• ASSIGNED TASK: Every record must be repeated precisely as it stands.
##### SOURCE DATA
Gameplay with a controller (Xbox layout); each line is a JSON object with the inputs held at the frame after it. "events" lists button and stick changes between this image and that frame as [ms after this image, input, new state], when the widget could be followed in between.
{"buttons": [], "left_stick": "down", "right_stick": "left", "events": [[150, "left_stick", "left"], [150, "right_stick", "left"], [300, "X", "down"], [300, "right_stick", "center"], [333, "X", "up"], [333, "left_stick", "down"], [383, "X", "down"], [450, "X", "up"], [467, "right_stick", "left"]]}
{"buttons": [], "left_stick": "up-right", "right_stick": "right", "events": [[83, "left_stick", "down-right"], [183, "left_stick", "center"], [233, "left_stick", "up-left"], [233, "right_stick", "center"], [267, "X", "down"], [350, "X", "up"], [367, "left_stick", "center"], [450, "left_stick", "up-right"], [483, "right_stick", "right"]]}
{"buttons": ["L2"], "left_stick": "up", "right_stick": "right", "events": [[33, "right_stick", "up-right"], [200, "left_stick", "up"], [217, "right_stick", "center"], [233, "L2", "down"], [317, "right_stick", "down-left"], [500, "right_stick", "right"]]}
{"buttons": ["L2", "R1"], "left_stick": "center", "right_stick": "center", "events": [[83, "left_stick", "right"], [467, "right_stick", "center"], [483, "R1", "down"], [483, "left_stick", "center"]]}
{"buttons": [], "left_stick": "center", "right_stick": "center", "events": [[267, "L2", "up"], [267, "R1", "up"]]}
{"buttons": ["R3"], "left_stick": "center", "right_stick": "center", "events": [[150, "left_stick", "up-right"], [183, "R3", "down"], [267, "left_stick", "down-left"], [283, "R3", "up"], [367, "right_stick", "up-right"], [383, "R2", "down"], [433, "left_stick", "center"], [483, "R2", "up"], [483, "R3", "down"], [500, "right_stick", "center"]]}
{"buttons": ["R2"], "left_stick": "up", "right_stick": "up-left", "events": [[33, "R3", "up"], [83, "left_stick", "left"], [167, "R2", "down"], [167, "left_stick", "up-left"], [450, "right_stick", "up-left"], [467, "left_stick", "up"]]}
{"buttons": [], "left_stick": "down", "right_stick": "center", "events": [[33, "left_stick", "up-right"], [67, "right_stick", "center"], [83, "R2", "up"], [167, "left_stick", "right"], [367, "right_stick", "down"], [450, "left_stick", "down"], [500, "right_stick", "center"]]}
##########
• OUTPUT BELOW:
Gameplay with a controller (Xbox layout); each line is a JSON object with the inputs held at the frame after it. "events" lists button and stick changes between this image and that frame as [ms after this image, input, new state], when the widget could be followed in between.
{"buttons": [], "left_stick": "down", "right_stick": "left", "events": [[150, "left_stick", "left"], [150, "right_stick", "left"], [300, "X", "down"], [300, "right_stick", "center"], [333, "X", "up"], [333, "left_stick", "down"], [383, "X", "down"], [450, "X", "up"], [467, "right_stick", "left"]]}
{"buttons": [], "left_stick": "up-right", "right_stick": "right", "events": [[83, "left_stick", "down-right"], [183, "left_stick", "center"], [233, "left_stick", "up-left"], [233, "right_stick", "center"], [267, "X", "down"], [350, "X", "up"], [367, "left_stick", "center"], [450, "left_stick", "up-right"], [483, "right_stick", "right"]]}
{"buttons": ["L2"], "left_stick": "up", "right_stick": "right", "events": [[33, "right_stick", "up-right"], [200, "left_stick", "up"], [217, "right_stick", "center"], [233, "L2", "down"], [317, "right_stick", "down-left"], [500, "right_stick", "right"]]}
{"buttons": ["L2", "R1"], "left_stick": "center", "right_stick": "center", "events": [[83, "left_stick", "right"], [467, "right_stick", "center"], [483, "R1", "down"], [483, "left_stick", "center"]]}
{"buttons": [], "left_stick": "center", "right_stick": "center", "events": [[267, "L2", "up"], [267, "R1", "up"]]}
{"buttons": ["R3"], "left_stick": "center", "right_stick": "center", "events": [[150, "left_stick", "up-right"], [183, "R3", "down"], [267, "left_stick", "down-left"], [283, "R3", "up"], [367, "right_stick", "up-right"], [383, "R2", "down"], [433, "left_stick", "center"], [483, "R2", "up"], [483, "R3", "down"], [500, "right_stick", "center"]]}
{"buttons": ["R2"], "left_stick": "up", "right_stick": "up-left", "events": [[33, "R3", "up"], [83, "left_stick", "left"], [167, "R2", "down"], [167, "left_stick", "up-left"], [450, "right_stick", "up-left"], [467, "left_stick", "up"]]}
{"buttons": [], "left_stick": "down", "right_stick": "center", "events": [[33, "left_stick", "up-right"], [67, "right_stick", "center"], [83, "R2", "up"], [167, "left_stick", "right"], [367, "right_stick", "down"], [450, "left_stick", "down"], [500, "right_stick", "center"]]}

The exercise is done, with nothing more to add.